Tuesday, January 25, 2011

IMF projects 5.5pc Sub-saharan Africa growth

Most countries in sub-Saharan Africa have recovered quickly from the global financial crisis, with the region projected to grow by 5.5 per cent in 2011. But the pace of the recovery has varied within the region.
"Output growth in most oil exporters and low-income countries (LICs) is now close to precrisis highs," according to the 2011 World Economic Outlook (WEO) published by the International Monetary Fund (IMF). "The recovery in South Africa and its neighbours, however, has been more subdued, reflecting the more severe impact of the collapse in world trade and elevated unemployment levels that are proving difficult to reduce."
The report said that prior to the recent global crisis, sub-Saharan Africa enjoyed a period of strong growth. Growth in the region’s 29 LICs was particularly impressive at more than six per cent during 2004–08, second only to developing Asia. This reflected the improved political environment, favorable external conditions, and sound macroeconomic management.
The strong initial conditions helped most countries in the region weather the worst effects of the food and fuel price hikes of 2007–08 and the subsequent global financial crisis, it said, adding that many countries supported output by injecting fiscal stimulus and lowering interest rates.

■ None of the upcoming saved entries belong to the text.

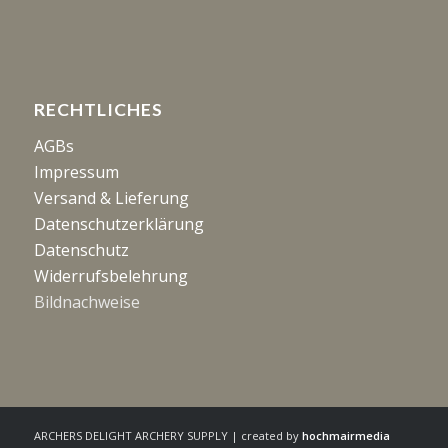
RECHTLICHES
AGBs
Impressum
Versand & Lieferung
Datenschutzerklärung
Datenschutz
Widerrufsbelehrung
Bildnachweise
ARCHERS DELIGHT ARCHERY SUPPLY | created by
hochmairmedia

As a result, LICs in the region continued to grow at nearly five per cent in 2009, although output fell in the region’s middle-income countries — a grouping dominated by South Africa.
In most of the oil-exporting countries growth slowed, with the notable exception of Nigeria.
Most countries in the region have now returned to precrisis growth rates. In 2011, LICs are projected to grow by 6.5 per cent, it said. "Domestic demand is being supported by automatic stabilisers, expansion in public investment and social support programs, and continued monetary accommodation."
Growing trade ties with Asia are also playing a role in the region’s recovery, primarily through commodity markets. Output growth has rebounded in South Africa, but high unemployment and subdued confidence are expected to continue to dampen the pace of recovery, restricting growth to about 3.5 per cent in 2011.
Risks remain weighted to the downside, however. The pace of recovery in Europe, the dominant trade partner for most non-oil-exporting countries in sub-Saharan Africa, is modest and uncertain. More immediately, the sharp pickup in fuel and food prices stands to make a significant impact on many non-oil-exporting countries.
Rising food prices are likely to affect the urban poor in particular, given the high share of food in their consumption baskets. In response, governments will need to consider targeted social safety nets, with attendant fiscal costs. Managing these pressures, particularly against the backdrop of elevated fiscal deficits and narrowing output gaps, will be an important challenge for the region in 2011— a year with a busy political calendar, including perhaps 17 national elections.
With recovery at hand in most countries in the region, the emphasis of macroeconomic policies needs to shift to countercyclical fiscal policy helped support output growth during the crisis, but has resulted in wider fiscal deficits across the board. With growth in most countries now approaching potential, the consistency of these wider deficits with financing and medium-term debt sustainability considerations should be reviewed. To promote growth and poverty reduction, attention also needs to be given to the appropriateness of the composition of government spending and revenue sources.
Similarly, inflation remains in check in most countries, and the monetary stance seems appropriate. But policymakers should remain alert to potential pressure from rising commodity prices — particularly with growth approaching potential levels.
Other policy areas requiring sustained attention include more intensive monitoring and sounder regulation of the financial sector, continuing policy improvements targeted at the business environment, and robust public financing mechanisms to plan and control government spending, including infrastructure investment.